Jerami Grant chose to leave the Nuggets to play in Detroit for the Pistons

Denver Nuggets forward Jerami Grant (9) celebrates defeating the against the Detroit Pistons at the Pepsi Center.
Feb 25, 2020; Denver, Colorado, USA; Denver Nuggets forward Jerami Grant (9) celebrates defeating the against the Detroit Pistons at the Pepsi Center. Mandatory Credit: Ron Chenoy-USA TODAY Sports

This is about as bad of news as the Denver Nuggets could have had in free agency.

After doing what they could to keep Jerami Grant in Denver for the long haul, multiple league sources has confirmed that the Nuggets have lost Jerami Grant in free agency to the Detroit Pistons, stunning the Nuggets who had sent a first-round pick last offseason to acquire him from the Oklahoma City Thunder. Shams Charania of The Athletic was first to report that Grant agreed to his new deal with Detroit.

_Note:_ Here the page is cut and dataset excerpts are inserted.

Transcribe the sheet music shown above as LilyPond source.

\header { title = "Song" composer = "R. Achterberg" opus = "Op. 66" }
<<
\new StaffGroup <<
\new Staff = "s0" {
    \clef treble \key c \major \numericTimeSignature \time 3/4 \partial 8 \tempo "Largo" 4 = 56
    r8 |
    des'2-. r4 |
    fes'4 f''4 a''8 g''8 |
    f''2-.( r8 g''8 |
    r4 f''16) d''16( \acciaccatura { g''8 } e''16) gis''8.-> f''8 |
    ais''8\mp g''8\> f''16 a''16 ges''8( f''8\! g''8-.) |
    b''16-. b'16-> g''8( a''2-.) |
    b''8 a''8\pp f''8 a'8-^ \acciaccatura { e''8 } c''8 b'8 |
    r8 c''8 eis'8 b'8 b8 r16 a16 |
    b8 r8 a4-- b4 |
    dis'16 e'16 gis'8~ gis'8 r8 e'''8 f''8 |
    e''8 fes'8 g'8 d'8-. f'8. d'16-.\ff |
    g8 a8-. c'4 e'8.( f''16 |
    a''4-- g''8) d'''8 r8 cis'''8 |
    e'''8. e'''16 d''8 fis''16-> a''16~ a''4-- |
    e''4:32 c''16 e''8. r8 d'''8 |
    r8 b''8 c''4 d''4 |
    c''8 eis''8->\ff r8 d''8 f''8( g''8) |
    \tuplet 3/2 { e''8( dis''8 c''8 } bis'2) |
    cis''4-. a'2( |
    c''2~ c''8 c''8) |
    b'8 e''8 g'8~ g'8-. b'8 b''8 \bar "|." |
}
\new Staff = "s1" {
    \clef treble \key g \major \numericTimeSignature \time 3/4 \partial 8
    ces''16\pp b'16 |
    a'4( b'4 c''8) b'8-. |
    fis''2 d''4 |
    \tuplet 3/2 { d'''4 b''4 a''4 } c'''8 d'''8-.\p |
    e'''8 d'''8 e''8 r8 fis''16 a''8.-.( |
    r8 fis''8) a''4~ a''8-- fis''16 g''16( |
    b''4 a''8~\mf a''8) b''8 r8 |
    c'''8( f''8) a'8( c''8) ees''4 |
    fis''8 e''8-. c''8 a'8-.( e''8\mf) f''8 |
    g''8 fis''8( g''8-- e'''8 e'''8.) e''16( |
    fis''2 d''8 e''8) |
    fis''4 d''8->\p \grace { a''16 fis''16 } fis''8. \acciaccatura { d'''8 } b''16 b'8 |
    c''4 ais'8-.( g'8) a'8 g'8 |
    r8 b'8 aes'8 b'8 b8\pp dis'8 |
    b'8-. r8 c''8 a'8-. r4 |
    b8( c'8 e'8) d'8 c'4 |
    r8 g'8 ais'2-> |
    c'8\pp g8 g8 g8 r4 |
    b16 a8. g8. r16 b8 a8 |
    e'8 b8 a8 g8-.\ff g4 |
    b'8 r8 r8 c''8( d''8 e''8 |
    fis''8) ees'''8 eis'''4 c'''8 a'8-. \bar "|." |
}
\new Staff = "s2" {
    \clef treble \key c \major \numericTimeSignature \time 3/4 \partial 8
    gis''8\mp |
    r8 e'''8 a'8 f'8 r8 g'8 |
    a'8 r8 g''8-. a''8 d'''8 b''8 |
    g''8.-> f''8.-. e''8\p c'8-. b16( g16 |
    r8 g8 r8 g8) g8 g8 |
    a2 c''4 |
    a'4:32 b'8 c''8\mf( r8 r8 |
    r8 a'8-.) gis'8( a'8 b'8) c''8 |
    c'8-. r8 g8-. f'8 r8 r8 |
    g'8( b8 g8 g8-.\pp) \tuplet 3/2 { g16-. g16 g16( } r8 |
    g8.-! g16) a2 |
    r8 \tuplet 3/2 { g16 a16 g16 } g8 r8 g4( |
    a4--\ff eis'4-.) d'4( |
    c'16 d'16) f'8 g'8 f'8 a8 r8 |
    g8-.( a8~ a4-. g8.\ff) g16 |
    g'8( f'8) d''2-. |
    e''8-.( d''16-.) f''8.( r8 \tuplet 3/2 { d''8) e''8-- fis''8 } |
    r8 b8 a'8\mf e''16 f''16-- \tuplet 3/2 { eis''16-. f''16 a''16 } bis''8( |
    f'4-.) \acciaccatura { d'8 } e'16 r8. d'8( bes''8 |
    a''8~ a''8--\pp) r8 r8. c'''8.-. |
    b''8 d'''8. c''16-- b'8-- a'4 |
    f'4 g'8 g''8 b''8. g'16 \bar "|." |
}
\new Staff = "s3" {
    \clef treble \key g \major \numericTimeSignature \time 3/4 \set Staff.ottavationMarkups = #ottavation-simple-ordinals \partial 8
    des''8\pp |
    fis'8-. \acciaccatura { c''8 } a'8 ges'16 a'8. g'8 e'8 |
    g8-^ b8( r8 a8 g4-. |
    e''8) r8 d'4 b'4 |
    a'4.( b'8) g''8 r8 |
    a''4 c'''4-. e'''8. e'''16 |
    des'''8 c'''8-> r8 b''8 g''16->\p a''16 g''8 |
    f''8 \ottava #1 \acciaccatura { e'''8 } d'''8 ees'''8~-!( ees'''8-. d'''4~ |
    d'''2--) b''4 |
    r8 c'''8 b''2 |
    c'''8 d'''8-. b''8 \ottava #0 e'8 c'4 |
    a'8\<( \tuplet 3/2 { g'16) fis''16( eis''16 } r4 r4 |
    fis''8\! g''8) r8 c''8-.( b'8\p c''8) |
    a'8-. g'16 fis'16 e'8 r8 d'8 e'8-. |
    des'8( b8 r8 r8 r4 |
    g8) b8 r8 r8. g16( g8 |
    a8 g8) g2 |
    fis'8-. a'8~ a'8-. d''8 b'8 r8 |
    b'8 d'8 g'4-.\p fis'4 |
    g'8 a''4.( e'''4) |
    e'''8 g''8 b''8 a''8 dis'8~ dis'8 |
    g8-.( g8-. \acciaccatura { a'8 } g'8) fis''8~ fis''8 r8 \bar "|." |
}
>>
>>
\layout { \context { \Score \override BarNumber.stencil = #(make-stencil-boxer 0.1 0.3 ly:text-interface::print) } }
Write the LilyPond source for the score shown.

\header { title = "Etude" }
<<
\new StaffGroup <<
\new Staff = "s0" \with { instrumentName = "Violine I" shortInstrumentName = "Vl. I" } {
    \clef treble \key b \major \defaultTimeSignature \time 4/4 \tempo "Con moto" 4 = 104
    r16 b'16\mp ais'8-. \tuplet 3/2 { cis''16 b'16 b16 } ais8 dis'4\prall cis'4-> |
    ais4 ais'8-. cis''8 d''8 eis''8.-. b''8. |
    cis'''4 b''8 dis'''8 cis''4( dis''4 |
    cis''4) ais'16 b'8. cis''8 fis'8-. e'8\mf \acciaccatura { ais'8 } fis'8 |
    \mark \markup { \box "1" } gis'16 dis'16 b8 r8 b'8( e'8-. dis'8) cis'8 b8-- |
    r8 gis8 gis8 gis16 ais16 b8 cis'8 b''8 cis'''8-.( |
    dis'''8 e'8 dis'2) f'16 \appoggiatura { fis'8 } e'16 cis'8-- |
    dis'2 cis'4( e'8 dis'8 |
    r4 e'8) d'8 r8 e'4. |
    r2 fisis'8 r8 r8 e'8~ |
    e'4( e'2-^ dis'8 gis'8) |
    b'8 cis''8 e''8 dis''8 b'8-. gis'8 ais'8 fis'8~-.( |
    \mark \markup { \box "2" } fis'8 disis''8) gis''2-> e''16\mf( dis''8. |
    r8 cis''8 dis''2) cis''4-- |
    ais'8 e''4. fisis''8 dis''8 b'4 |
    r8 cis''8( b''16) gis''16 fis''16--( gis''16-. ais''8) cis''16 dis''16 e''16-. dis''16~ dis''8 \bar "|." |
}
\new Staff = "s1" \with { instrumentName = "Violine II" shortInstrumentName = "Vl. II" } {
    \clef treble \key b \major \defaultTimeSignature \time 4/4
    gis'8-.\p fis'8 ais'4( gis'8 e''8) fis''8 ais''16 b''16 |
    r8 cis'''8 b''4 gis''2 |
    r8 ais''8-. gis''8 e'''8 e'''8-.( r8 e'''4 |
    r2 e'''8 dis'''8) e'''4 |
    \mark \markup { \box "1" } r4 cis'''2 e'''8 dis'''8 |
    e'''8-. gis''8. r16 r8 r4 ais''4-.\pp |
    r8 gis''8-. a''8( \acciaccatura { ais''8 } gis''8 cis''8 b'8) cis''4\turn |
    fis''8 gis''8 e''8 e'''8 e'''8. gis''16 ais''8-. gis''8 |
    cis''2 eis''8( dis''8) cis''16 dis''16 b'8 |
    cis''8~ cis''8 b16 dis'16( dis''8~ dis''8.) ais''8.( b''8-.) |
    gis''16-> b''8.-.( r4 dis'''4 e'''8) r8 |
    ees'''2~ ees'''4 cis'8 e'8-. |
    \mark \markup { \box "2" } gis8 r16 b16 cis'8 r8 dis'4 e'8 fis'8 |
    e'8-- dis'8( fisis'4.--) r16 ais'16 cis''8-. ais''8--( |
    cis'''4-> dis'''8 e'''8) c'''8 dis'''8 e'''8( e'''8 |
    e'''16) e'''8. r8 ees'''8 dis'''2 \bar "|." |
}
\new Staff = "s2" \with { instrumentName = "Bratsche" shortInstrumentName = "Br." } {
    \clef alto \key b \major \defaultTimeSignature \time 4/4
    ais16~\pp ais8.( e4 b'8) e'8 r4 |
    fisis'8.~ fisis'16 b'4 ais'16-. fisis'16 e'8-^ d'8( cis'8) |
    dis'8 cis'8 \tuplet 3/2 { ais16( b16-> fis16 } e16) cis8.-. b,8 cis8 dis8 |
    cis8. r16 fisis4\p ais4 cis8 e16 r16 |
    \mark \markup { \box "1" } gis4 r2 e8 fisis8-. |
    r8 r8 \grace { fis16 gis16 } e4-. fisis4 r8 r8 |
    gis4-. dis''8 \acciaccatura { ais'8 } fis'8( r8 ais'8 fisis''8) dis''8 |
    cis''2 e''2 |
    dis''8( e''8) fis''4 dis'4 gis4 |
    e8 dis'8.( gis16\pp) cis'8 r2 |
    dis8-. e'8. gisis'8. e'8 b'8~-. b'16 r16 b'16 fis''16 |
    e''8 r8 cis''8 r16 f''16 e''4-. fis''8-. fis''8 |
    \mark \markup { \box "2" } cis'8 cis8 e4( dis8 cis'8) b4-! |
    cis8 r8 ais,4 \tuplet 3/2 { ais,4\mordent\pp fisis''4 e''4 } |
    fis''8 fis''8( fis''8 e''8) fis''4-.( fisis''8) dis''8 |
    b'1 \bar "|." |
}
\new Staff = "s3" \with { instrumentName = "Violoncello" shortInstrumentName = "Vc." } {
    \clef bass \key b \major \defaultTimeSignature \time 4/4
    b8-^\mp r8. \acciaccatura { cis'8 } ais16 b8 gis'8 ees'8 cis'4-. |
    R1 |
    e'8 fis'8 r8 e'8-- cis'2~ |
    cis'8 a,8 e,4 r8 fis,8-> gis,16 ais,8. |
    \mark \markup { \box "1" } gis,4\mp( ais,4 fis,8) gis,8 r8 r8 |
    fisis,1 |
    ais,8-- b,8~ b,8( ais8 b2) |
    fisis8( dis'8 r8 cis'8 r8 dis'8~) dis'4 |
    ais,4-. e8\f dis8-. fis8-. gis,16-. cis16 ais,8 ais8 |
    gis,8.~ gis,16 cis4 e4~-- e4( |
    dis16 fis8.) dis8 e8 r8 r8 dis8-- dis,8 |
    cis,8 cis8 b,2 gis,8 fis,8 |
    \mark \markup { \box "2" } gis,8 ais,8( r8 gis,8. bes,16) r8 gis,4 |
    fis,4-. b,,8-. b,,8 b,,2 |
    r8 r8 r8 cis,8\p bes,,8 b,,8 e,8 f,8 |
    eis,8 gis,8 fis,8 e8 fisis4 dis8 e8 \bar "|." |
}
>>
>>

According to two league sources, Grant chose to leave Denver because Detroit promised a bigger role for him than the Nuggets could have offered. Those same sources also stated that this was not about Denver being unwilling to match the contract offered by the Pistons, but about Grant wanting to pursue a bigger role. Denver actually offered the same three-year deal worth a total of $60 million to Grant and were turned down anyway according to two league sources.

For the Nuggets, they are in a tough position now. They only have two bigs on their guaranteed roster in Nikola Jokic and newly drafted rookie Zeke Nnaji. Bol Bol is still on a two-way contract and Paul Millsap is still an unrestricted free agent. Denver needs to find a way to bolster their front court direly, but that is much easier said than done.

Denver only has about $5 million in cap space, the full Mid-Level Exception, and their Bi-Annual Exception to sign new players other than veteran minimum deals which rarely move the needle. So that means Denver either needs to look to trade away salary to open cap space to replace Grant, identify a trade target they could chase to replace Grant, or use the handful of methods at their disposal to try and find someone who can replace Grant’s contributions.

To put it plainly, Denver will not be able to replace everything that Grant brought to them. The amount of players who can defend five positions, hit three-point shots at a 40% clip, and also play way above the rim can be counted on one hand. With their best offer now being the Mid-Level Exception, worth just $9.3 million each season, Denver is in a dangerous spot.

Denver is now turning their attention to bolstering their front court and that likely includes attempting to retain Paul Millsap, but only time will tell if they will be able to repair this loss.